Another example: a social innovation project has created a prototype , but in order to have a real impact it needs further financing to be launched on the market and to generate positive effects on the life of people. This is the case of Energy@Work near Brindisi, which was monitored in 2014.
Users’ suggestions
“And what happens now?” Civic monitoring groups, having assessed the results and the impact of a project, are asked to provide the most precious component of the initiative: ideas, recommendations, concrete proposals that can lead to improvements.
The majority of user advice, which concerns 36% of monitored projects, are accurate and specific suggestions for the examined project. They can be of a technical nature (for ex. the materials to be used for a renovation) or of a procedural-administrative nature (how to improve relations between two institutions, or the verification procedures to release payments…). Some suggestions, for example, regard the possible use of renovated assets (for example, those claimed from criminal organizations), so that they are truly useful for the local communities.
Other suggestions highlight the need to improve the project’s communication (15%). This is a good sign. It means that the project, almost always assessed as useful, needs to be communicated in a better way to ensure greater effectiveness. Furthermore this is an old obsession of those in charge of the communication of European Structural Funds, who believe that funds – so Europe – are only mentioned when there are negative situations, while good things are not communicated or are communicated badly. This is also true for comments according to which the monitored project should be continued or developed further (6%), for example to transform an experiment into a “fully operative” reality.

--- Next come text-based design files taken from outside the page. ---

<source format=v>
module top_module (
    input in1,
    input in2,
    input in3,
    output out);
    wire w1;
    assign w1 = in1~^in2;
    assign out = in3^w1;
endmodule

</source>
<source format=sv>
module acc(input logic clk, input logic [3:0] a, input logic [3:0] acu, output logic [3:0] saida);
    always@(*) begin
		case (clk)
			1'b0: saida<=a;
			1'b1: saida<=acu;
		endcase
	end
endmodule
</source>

Lastly, some comments (7%) concentrate on the need to improve the projects’ governance. This term indicates many things: to improve collaboration between institutions to resolve problems of an administrative nature, to improve coordination between public and private bodies, but also include the citizenry more in decisions about how funds are used, and in particular the final beneficiaries of the interventions.
A new power
All in all, this small journey in Monithon’s civic monitoring proves at least two things.

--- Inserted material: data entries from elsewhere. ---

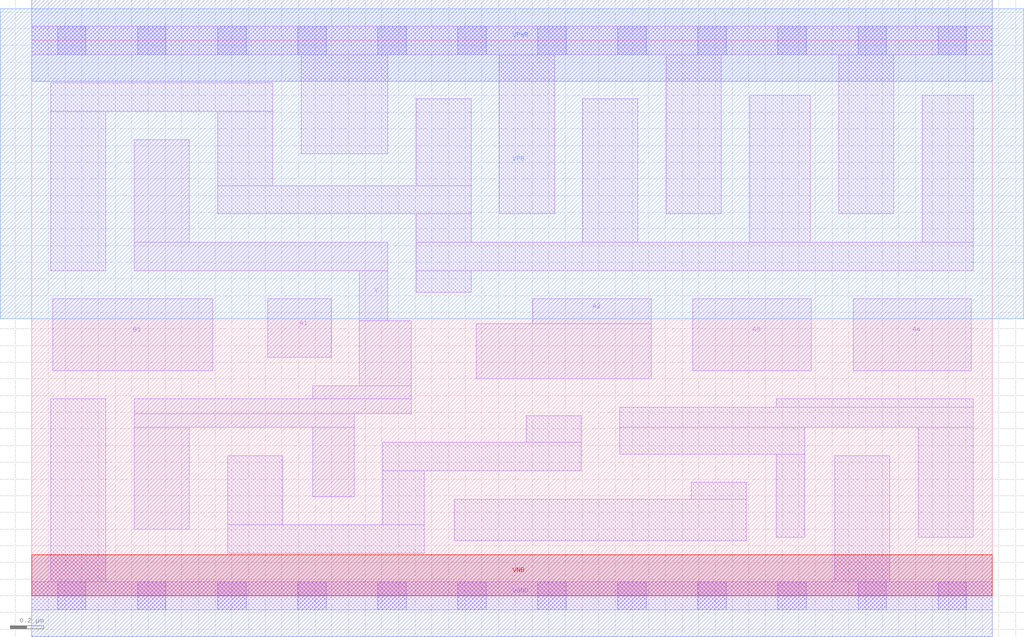
<source format=lef>
# Copyright 2020 The SkyWater PDK Authors
#
# Licensed under the Apache License, Version 2.0 (the "License");
# you may not use this file except in compliance with the License.
# You may obtain a copy of the License at
#
#     https://www.apache.org/licenses/LICENSE-2.0
#
# Unless required by applicable law or agreed to in writing, software
# distributed under the License is distributed on an "AS IS" BASIS,
# WITHOUT WARRANTIES OR CONDITIONS OF ANY KIND, either express or implied.
# See the License for the specific language governing permissions and
# limitations under the License.
#
# SPDX-License-Identifier: Apache-2.0

VERSION 5.7 ;
  NOWIREEXTENSIONATPIN ON ;
  DIVIDERCHAR "/" ;
  BUSBITCHARS "[]" ;
MACRO sky130_fd_sc_ms__a41oi_2
  CLASS CORE ;
  FOREIGN sky130_fd_sc_ms__a41oi_2 ;
  ORIGIN  0.000000  0.000000 ;
  SIZE  5.760000 BY  3.330000 ;
  SYMMETRY X Y ;
  SITE unit ;
  PIN A1
    ANTENNAGATEAREA  0.625200 ;
    DIRECTION INPUT ;
    USE SIGNAL ;
    PORT
      LAYER li1 ;
        RECT 1.415000 1.430000 1.795000 1.780000 ;
    END
  END A1
  PIN A2
    ANTENNAGATEAREA  0.625200 ;
    DIRECTION INPUT ;
    USE SIGNAL ;
    PORT
      LAYER li1 ;
        RECT 2.665000 1.300000 3.715000 1.630000 ;
        RECT 3.005000 1.630000 3.715000 1.780000 ;
    END
  END A2
  PIN A3
    ANTENNAGATEAREA  0.625200 ;
    DIRECTION INPUT ;
    USE SIGNAL ;
    PORT
      LAYER li1 ;
        RECT 3.965000 1.350000 4.675000 1.780000 ;
    END
  END A3
  PIN A4
    ANTENNAGATEAREA  0.625200 ;
    DIRECTION INPUT ;
    USE SIGNAL ;
    PORT
      LAYER li1 ;
        RECT 4.925000 1.350000 5.635000 1.780000 ;
    END
  END A4
  PIN B1
    ANTENNAGATEAREA  0.514200 ;
    DIRECTION INPUT ;
    USE SIGNAL ;
    PORT
      LAYER li1 ;
        RECT 0.125000 1.350000 1.085000 1.780000 ;
    END
  END B1
  PIN Y
    ANTENNADIFFAREA  0.776500 ;
    DIRECTION OUTPUT ;
    USE SIGNAL ;
    PORT
      LAYER li1 ;
        RECT 0.615000 0.400000 0.945000 1.010000 ;
        RECT 0.615000 1.010000 1.935000 1.090000 ;
        RECT 0.615000 1.090000 2.275000 1.180000 ;
        RECT 0.615000 1.950000 2.135000 2.120000 ;
        RECT 0.615000 2.120000 0.945000 2.735000 ;
        RECT 1.685000 0.595000 1.935000 1.010000 ;
        RECT 1.685000 1.180000 2.275000 1.260000 ;
        RECT 1.965000 1.260000 2.275000 1.650000 ;
        RECT 1.965000 1.650000 2.135000 1.950000 ;
    END
  END Y
  PIN VGND
    DIRECTION INOUT ;
    USE GROUND ;
    PORT
      LAYER met1 ;
        RECT 0.000000 -0.245000 5.760000 0.245000 ;
    END
  END VGND
  PIN VNB
    DIRECTION INOUT ;
    USE GROUND ;
    PORT
      LAYER pwell ;
        RECT 0.000000 0.000000 5.760000 0.245000 ;
    END
  END VNB
  PIN VPB
    DIRECTION INOUT ;
    USE POWER ;
    PORT
      LAYER nwell ;
        RECT -0.190000 1.660000 5.950000 3.520000 ;
    END
  END VPB
  PIN VPWR
    DIRECTION INOUT ;
    USE POWER ;
    PORT
      LAYER met1 ;
        RECT 0.000000 3.085000 5.760000 3.575000 ;
    END
  END VPWR
  OBS
    LAYER li1 ;
      RECT 0.000000 -0.085000 5.760000 0.085000 ;
      RECT 0.000000  3.245000 5.760000 3.415000 ;
      RECT 0.115000  0.085000 0.445000 1.180000 ;
      RECT 0.115000  1.950000 0.445000 2.905000 ;
      RECT 0.115000  2.905000 1.445000 3.075000 ;
      RECT 1.115000  2.290000 2.635000 2.460000 ;
      RECT 1.115000  2.460000 1.445000 2.905000 ;
      RECT 1.175000  0.255000 2.355000 0.425000 ;
      RECT 1.175000  0.425000 1.505000 0.840000 ;
      RECT 1.615000  2.650000 2.135000 3.245000 ;
      RECT 2.105000  0.425000 2.355000 0.750000 ;
      RECT 2.105000  0.750000 3.295000 0.920000 ;
      RECT 2.305000  1.820000 2.635000 1.950000 ;
      RECT 2.305000  1.950000 5.645000 2.120000 ;
      RECT 2.305000  2.120000 2.635000 2.290000 ;
      RECT 2.305000  2.460000 2.635000 2.980000 ;
      RECT 2.535000  0.330000 4.285000 0.580000 ;
      RECT 2.805000  2.290000 3.135000 3.245000 ;
      RECT 2.965000  0.920000 3.295000 1.080000 ;
      RECT 3.305000  2.120000 3.635000 2.980000 ;
      RECT 3.525000  0.850000 4.635000 1.010000 ;
      RECT 3.525000  1.010000 5.645000 1.130000 ;
      RECT 3.805000  2.290000 4.135000 3.245000 ;
      RECT 3.955000  0.580000 4.285000 0.680000 ;
      RECT 4.305000  2.120000 4.670000 3.000000 ;
      RECT 4.465000  0.350000 4.635000 0.850000 ;
      RECT 4.465000  1.130000 5.645000 1.180000 ;
      RECT 4.815000  0.085000 5.145000 0.840000 ;
      RECT 4.840000  2.290000 5.170000 3.245000 ;
      RECT 5.315000  0.350000 5.645000 1.010000 ;
      RECT 5.340000  2.120000 5.645000 3.000000 ;
    LAYER mcon ;
      RECT 0.155000 -0.085000 0.325000 0.085000 ;
      RECT 0.155000  3.245000 0.325000 3.415000 ;
      RECT 0.635000 -0.085000 0.805000 0.085000 ;
      RECT 0.635000  3.245000 0.805000 3.415000 ;
      RECT 1.115000 -0.085000 1.285000 0.085000 ;
      RECT 1.115000  3.245000 1.285000 3.415000 ;
      RECT 1.595000 -0.085000 1.765000 0.085000 ;
      RECT 1.595000  3.245000 1.765000 3.415000 ;
      RECT 2.075000 -0.085000 2.245000 0.085000 ;
      RECT 2.075000  3.245000 2.245000 3.415000 ;
      RECT 2.555000 -0.085000 2.725000 0.085000 ;
      RECT 2.555000  3.245000 2.725000 3.415000 ;
      RECT 3.035000 -0.085000 3.205000 0.085000 ;
      RECT 3.035000  3.245000 3.205000 3.415000 ;
      RECT 3.515000 -0.085000 3.685000 0.085000 ;
      RECT 3.515000  3.245000 3.685000 3.415000 ;
      RECT 3.995000 -0.085000 4.165000 0.085000 ;
      RECT 3.995000  3.245000 4.165000 3.415000 ;
      RECT 4.475000 -0.085000 4.645000 0.085000 ;
      RECT 4.475000  3.245000 4.645000 3.415000 ;
      RECT 4.955000 -0.085000 5.125000 0.085000 ;
      RECT 4.955000  3.245000 5.125000 3.415000 ;
      RECT 5.435000 -0.085000 5.605000 0.085000 ;
      RECT 5.435000  3.245000 5.605000 3.415000 ;
  END
END sky130_fd_sc_ms__a41oi_2
END LIBRARY

</source>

The first is that using public data for a real accountability action is a huge effort, as well as an amusement. The data, despite being open, does not answer the universe of questions for responsible administrations, but on the contrary raises more. The novelty is that the funds we explored have reached that critical mass of transparency that allows anyone, as long as he or she is well organized and willing to study (that’s right, to study), to use the available information as a base for further research. These generally lead to the discovery of something useful also for the administrations, for example the impact of financed projects on the life of people.
The second is that, having acquired new tools, local communities are willing to work hard. You can see this in the very adult faces of the young kids that thanks to civic monitoring projects start to understand how public policies can improve their cities or guarantee more opportunities for their future. You can understand this by looking at those entities that everyday work to achieve their civic objectives and that by learning how financing works are provided with new weapons, acquire new powers and are more effective in using their energies.
Are our public administrations ready for all of this? How many of them are in turn willing to make the effort to listen, be accountable and take the necessary steps? As they say, we will find out in the next episode. In the next post we will examine the impact of civic monitoring, so whether and how the results we have seen have been used and what changes have they generated. We will report some cases with the intention of starting a good discussion. Which, of course, can already start now.